German dresses are lovely.. but if you leave your tata’s uncovered they’re going to get cold. I’ve wanted to make a Gollar for a long time. A Gollar is a short, sometimes fur-lined cape sometimes with a collar worn over many of the German dresses. A few years ago for Valentine’s Day my honey got me a full pelt of sheared beaver. I am totally going to use that to line my Gollar.
Research and Background
Textiler Hausrat mentions that Gollars can be seen as a component of feminine clothing in Durer’s costume study of 1500. While primarily a fashion of the first quarter of the 16th C, it does continue until 1570’s. Even women of lower middle class standing were permitted gollars made of “Atlas, Damaskat, or other silk fabric” and were noted in inventories as damask or atlas and fur lined. (pages 80-83 translated by Katherine Barish, located in the Yahoo Group files of Jutta Zander-Seidel’s “Textiler Hausrat, Kleidung und Textilien in Nurnberg von 1500-1650”, ISBN 3422060677).
My goal is to create a garment that is consistent with the fashions portrayed in the woodcuts of Landsknecht from about 1520 Germany.
Details to include:
- Capelet. Should go to the points of the shoulders and down low enough in the back to cover my back. Smooth fit that still allows use of the arms.
- Dark wool outer fabric
- Lined in fur (sheared beaver)
- Hidden buttons for closure (should be able to be buttoned closed)
There’s some hint that the standing collar is a fashion of Saxony(ie both the “Woman aged 27” and the black and white next to it are wearing Saxony style dresses). I’ll need to look into this more.
The German single-leaf woodcut, 1500-1550, Max Geisberg ; rev. and edited by Walter L. Strauss, New York : Hacker Art Books, 1974.
Niklas Stoer – Schuldthos c.1530
Albrecht Dürer (German, 1471-1528). Melancholia I, 1514. Engraving. Approx. 9 1/2 x 7 3/8 in. (24 x 18.5 cm).
© Konrad Liebmann Foundation, Stiftung Niedersachen, Germany(link)
c. 1520 H. Holbein, Baseler Bürgersfrau beim Ausgang
Nach der Handzeichnung. Oeffentliche Kunstammlung, Basel
From the Back
Edhard Schoen G.1235-1238. Army Train 1532
– 11/28/2011 I’ve contemplated this for a few years. This coming Sunday I’m supposed to wear my German dress while walking in a parade. It’s December.. in California.. so I don’t expect to freeze.. but I do expect that a gollar and gloves will be welcomed additions to the outfit. So on Tuesday night I finalized the gollar pattern (based on the bottom portion of my hood pattern) and finally cut out the wool and fur.

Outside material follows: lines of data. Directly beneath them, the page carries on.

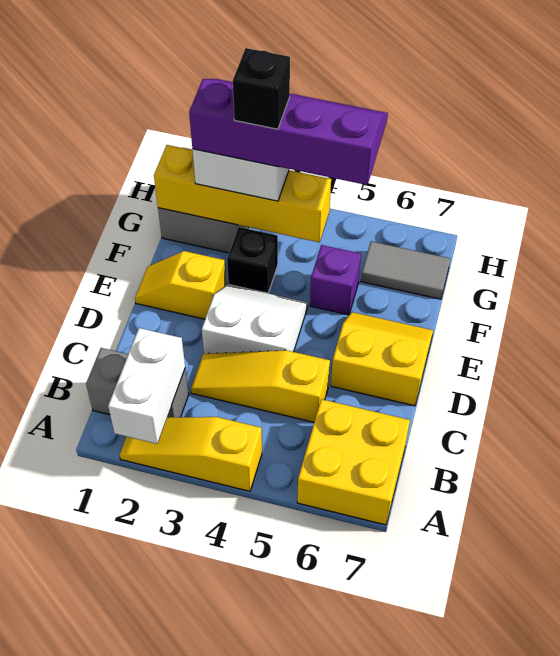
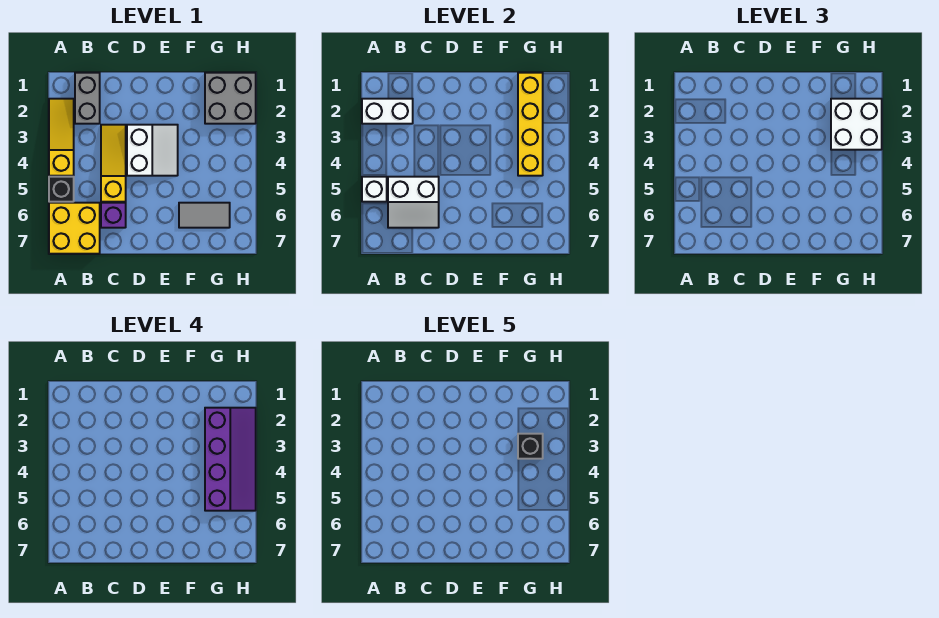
none -> white brick A5 level 2
none -> white slope B5:C6 level 2 top 5
yellow slope D6:E7 level 1 top D -> none
yellow slope E1:E2 level 1 top 2 -> none
black brick F3 level 1 -> black brick A5 level 1
purple brick F5 level 1 -> purple brick C6 level 1
grey tile G6:G7 level 1 -> grey tile F6:G6 level 1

I had to cut the fur out in two sections in order to be able to get the pattern to fit on the pelt. Even then I will have to patch in a triangle to make up for a bit where the pattern ran off the edge of the pelt. I stitched these two big pieces of the fur together. The seam is obvious.. but the pelt will be on the underside of the gollar so I’m not worried about it.
– 11/29/2011 Started stitching the wool to the fur along the neckline. The plan is to stitch the two pieces together inside-out and then flip them around so the right-sides are on the outside of the gollar. Stitching is going faster than anticipated. That said, I need a thimble. Ow.
– 12/1/2011 Acquired a thimble.
– 12/3/2011 Finally finished sewing the gollar together.
– 12/4/2011 Trevor gave me a set of hooks to use to hold the gollar on. Sadly it wasn’t until I sewed the first hook/eye on that I noticed that the right front and the left front are different length. I’ll need to shorten one side to even them up. Other than that.. I wore this in the parade. It was nice and toasty. Gollars are made of win (even badly uneven ones).